Mellis is now a driver for Senior Star adult center in Ewing, while planning and promoting Cosmic Crossings in his spare time. His wife Kris, a social worker, also enjoys music and has been supportive of the new concert series.

Earlier we mentioned Ken Palmer, the lighting designer for Cosmic Crossings. He’s also a graphic designer, and he was energized by the challenge of creating the Cosmic Crossings logo, event flyers, and social media graphics.

“After running my own series of similarly themed music events about 10 years ago — the Cosmic Coffeehouse in Crosswicks — I already had some experience to share with Nick to help him realize his vision,” Palmer says. “We started talking, and by the time September of last year rolled around, we had confirmed dates, venues, and performers lined up to play.”

“I also really missed the thrill of creating a cool place in which all of my fellow ‘musical misfits’ could perform live electronic music,” he continues. “I’d collected a lot of sound and lighting gear over the years, but except for an occasional live gig, my gear was just gathering dust.”

For each Cosmic Crossings performance, all of the effects lighting and the sound system is set up by Palmer, who starts about six hours before the show. The arrangement of the lighting has been different for each show, and Palmer says he is still tweaking, experimenting, and discovering new techniques to make the venue as immersive as the music.

Some of the videos are supplied by the artists for projection above them; other times, the visuals are his own creations.

Palmer has high praise for the UU Church at Washington Crossing, and says it’s a wonderful venue for this kind of music. “The acoustics are great, and the high ceiling and tall curving walls make it the largest space I’ve done lighting for,” Palmer says. “The visual atmosphere has gotten me compliments both from the performers and the audience. It’s really satisfying to sit back during a performance and see how it all comes together.”

Palmer has recruited his son Kyle, 28, and daughter Sage, 22, for his latest trio PYXL8R (pronounced “pixelator”).

“I’ve been doing my own solo electronic music since I was a teenager and have been playing keyboards with my progressive instrumental rock band Brainstatik for more than 20 years,” he says. “When I started doing live performances of my own work about five years ago, I wished I had more hands to play the music that was in my head.”

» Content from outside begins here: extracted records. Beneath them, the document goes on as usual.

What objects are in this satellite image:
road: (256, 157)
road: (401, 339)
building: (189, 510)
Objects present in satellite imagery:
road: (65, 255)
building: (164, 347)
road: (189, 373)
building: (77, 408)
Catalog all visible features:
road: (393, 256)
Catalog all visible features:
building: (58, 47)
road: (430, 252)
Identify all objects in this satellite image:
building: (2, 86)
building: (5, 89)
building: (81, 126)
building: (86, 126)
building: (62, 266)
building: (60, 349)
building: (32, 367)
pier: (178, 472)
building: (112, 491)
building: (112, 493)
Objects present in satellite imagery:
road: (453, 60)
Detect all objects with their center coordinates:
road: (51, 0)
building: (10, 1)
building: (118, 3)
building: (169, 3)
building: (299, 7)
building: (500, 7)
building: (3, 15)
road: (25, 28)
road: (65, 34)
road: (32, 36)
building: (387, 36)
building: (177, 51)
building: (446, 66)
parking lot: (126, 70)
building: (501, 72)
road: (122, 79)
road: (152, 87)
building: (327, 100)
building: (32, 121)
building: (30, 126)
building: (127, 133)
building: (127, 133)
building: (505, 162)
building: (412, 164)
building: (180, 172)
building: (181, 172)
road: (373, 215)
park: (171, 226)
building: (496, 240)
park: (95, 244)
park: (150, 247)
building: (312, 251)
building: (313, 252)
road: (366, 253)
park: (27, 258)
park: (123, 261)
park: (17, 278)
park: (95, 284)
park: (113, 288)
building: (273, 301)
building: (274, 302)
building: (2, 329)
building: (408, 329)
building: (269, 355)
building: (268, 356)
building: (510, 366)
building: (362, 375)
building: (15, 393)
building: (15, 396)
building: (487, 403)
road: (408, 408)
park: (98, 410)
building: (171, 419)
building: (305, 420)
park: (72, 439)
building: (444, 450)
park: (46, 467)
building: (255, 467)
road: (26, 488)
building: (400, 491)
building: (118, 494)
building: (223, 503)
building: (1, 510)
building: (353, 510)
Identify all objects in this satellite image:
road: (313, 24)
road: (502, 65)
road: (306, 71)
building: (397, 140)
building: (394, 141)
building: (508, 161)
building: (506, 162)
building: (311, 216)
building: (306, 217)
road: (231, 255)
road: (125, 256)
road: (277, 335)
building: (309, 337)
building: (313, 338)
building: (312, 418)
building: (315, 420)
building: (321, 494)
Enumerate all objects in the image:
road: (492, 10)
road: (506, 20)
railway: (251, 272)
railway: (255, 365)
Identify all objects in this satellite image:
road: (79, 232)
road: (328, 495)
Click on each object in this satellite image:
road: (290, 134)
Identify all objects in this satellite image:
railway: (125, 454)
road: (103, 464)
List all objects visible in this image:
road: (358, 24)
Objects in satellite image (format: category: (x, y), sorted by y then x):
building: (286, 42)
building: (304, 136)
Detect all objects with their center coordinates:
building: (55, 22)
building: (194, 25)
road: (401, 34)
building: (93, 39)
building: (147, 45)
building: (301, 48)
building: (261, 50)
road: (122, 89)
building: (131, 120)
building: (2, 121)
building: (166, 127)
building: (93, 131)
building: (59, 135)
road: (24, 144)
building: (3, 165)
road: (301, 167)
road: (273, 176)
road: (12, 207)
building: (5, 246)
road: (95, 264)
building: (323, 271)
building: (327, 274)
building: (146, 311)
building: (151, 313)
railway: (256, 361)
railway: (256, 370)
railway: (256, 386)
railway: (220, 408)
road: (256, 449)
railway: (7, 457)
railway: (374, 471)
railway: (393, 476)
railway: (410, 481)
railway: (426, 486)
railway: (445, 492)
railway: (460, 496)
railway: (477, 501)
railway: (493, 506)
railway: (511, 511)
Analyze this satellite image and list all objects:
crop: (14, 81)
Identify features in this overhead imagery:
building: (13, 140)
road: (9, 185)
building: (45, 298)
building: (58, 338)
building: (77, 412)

“I’ve never liked the idea of playing along with pre-recorded backing tracks or sequenced parts, so I enlisted the help of my son Kyle, who is a very talented musician in his own right — performing by himself as BoomBeest,” Palmer says.

“Eventually, my daughter Sage got involved, even contributing her own compositions to the project,” Palmer continues. “Now PYXL8R is definitely a solid trio of musicians, and I’m so proud to have both of my grown children play such an essential part in the performance of my music. It kind of makes us a rarity among our fellow electronic musicians, too. We’ve become jokingly known as ‘the Partridge Family of electronic music.’”

Summing up his motivation for launching the Cosmic Crossings series, Mellis says, “We’re hoping to give people a taste of this kind of music in central New Jersey, but we try to promote the church as well as the music. Also, the sanctuary is a solar-powered church, so I feel a lot better doing it there, where the carbon footprint will be low.”

“I actually discovered the UU Church at Washington Crossing from going to the Concerts at the Crossing series, so maybe someone else will find that same spark when they come to this series,” he adds. “We’re also talking to others to approach their UU churches about doing these concerts as fundraisers. This music needs to be shared.”

Cosmic Crossings Concert Series, Unitarian Universalist Church at Washington Crossing, 268 Washington Crossing-Pennington Road, Titusville. Saturday, March 25, 8 p.m. $10. Future dates are Saturdays, April 15, May 27, June 17, September 2, October 21, and November 11. 267-642-1098 or www.cosmiccrossings.org.